(SUPPLIED TEXT)
===
# Upgrade

{% hint style="info" %}
**Note**

Starting with v2.24, NVIDIA Run:ai artifacts are available on NVIDIA NGC. NGC is the recommended artifact source for all customers. JFrog remains supported in v2.24 but will be removed in a future release. See the [Software files](#software-files) section below for guidance on which path to use.
{% endhint %}

## Before Upgrade

Before proceeding with the upgrade, it's crucial to apply the specific prerequisites associated with your current version of NVIDIA Run:ai and every version in between up to the version you are upgrading to. If your current version is **2.17 or higher**, you can upgrade directly to the required version.

To ensure a smooth and supported upgrade process:

* **Align control plane and cluster versions** - For best results, upgrade the control plane and cluster components to the same NVIDIA Run:ai version during the same maintenance window. Keeping versions aligned helps avoid unexpected behavior caused by version mismatches and ensures full compatibility across platform components.
===
(MATERIAL PROVIDED)

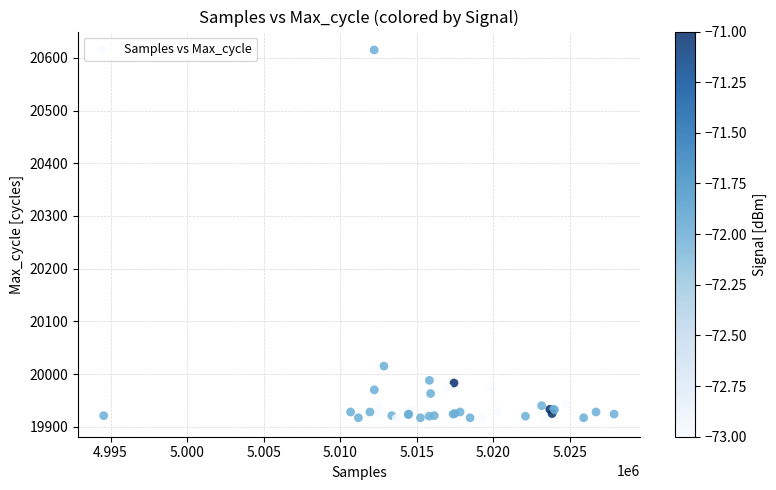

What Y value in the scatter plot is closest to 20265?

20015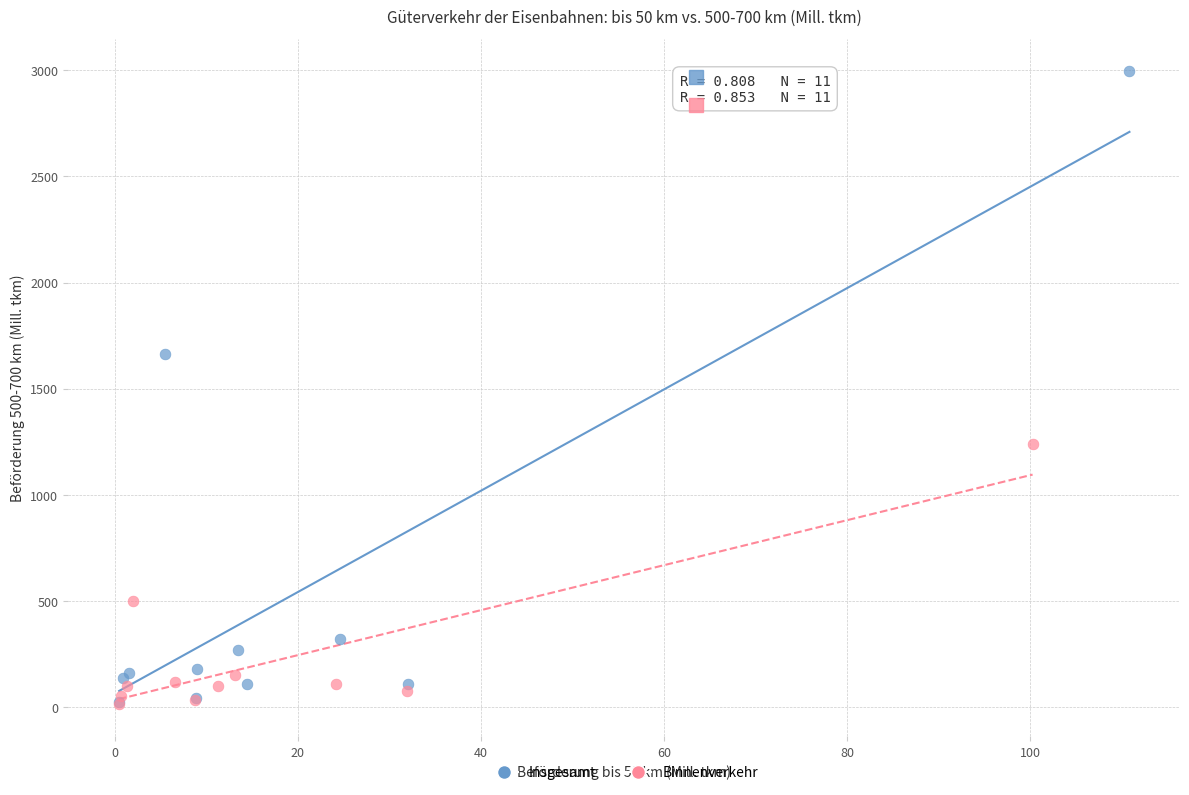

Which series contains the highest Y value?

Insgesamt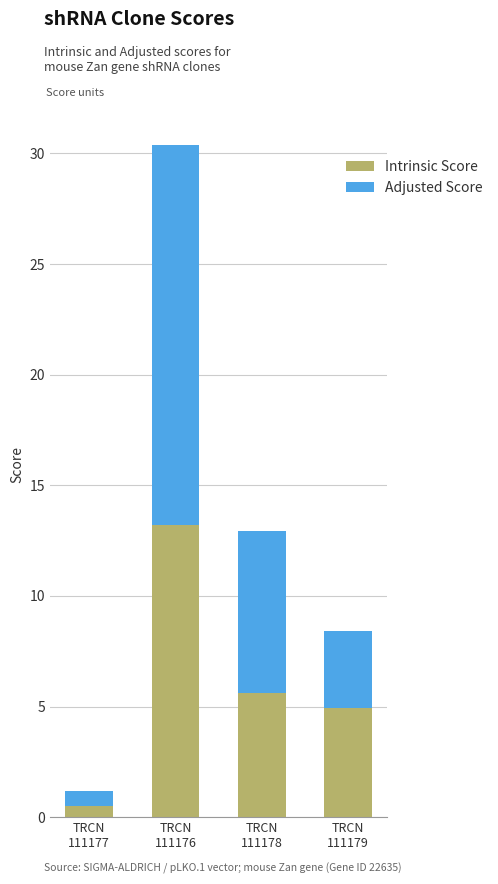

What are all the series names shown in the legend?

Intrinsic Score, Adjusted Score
===
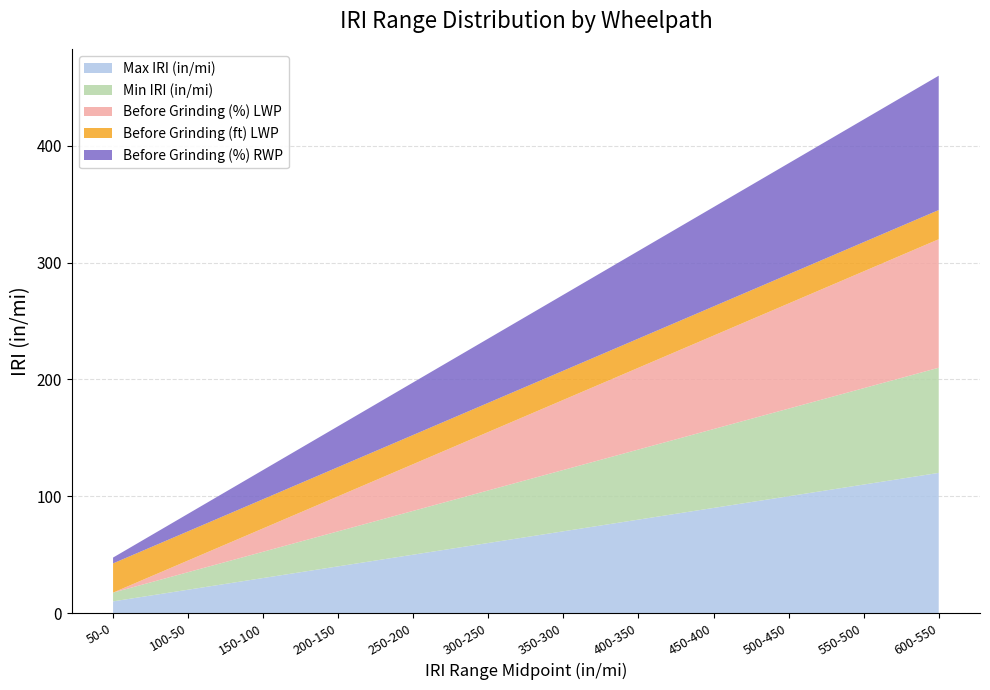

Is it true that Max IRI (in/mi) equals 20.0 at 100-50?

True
===
(WHAT YOU WILL DO)
1. Answer these from the Run:ai upgrade page, one line each:
(a) Starting with which version are NVIDIA Run:ai artifacts available on NVIDIA NGC?
(b) Which artifact source is still supported but will be removed in a future release?
(c) From which current version or higher can you upgrade directly to the required version?
2. Write the next part of the Run:ai upgrade page, starting after its last sentence.

(RESPONSES TO THE EXERCISE)
1.
(a) v2.24
(b) JFrog
(c) 2.17

2.
* **Upgrade order** - When performing an upgrade:
  * Upgrade the control plane Helm chart first
  * Upgrade the cluster Helm chart only after the control plane upgrade completes successfully

## Helm

NVIDIA Run:ai requires [Helm](https://helm.sh/) 3.14 or later (verified by `helm version --short`) . Before you continue, validate your installed helm client version. To install or upgrade Helm, see [Installing Helm](https://helm.sh/docs/intro/install/). If you are installing an air-gapped version of NVIDIA Run:ai, the NVIDIA Run:ai tar file contains the helm binary.

{% hint style="info" %}
**Note**

Helm 4 defaults to [server-side apply](https://helm.sh/docs/overview/#server-side-apply) when installing a new chart release, which can conflict with resources managed by the NVIDIA Run:ai operator. Append `--server-side=false` to your `helm upgrade` command. NVIDIA Run:ai clusters originally installed with Helm 3.x are unaffected.
{% endhint %}

## Software Files

Starting with v2.24, NVIDIA Run:ai artifacts are available on both NVIDIA NGC and JFrog. Deployments that were originally installed using JFrog can also be upgraded using NGC. As JFrog support will be deprecated in a future release, upgrading via NGC is the recommended approach, provided that you have an NGC API key.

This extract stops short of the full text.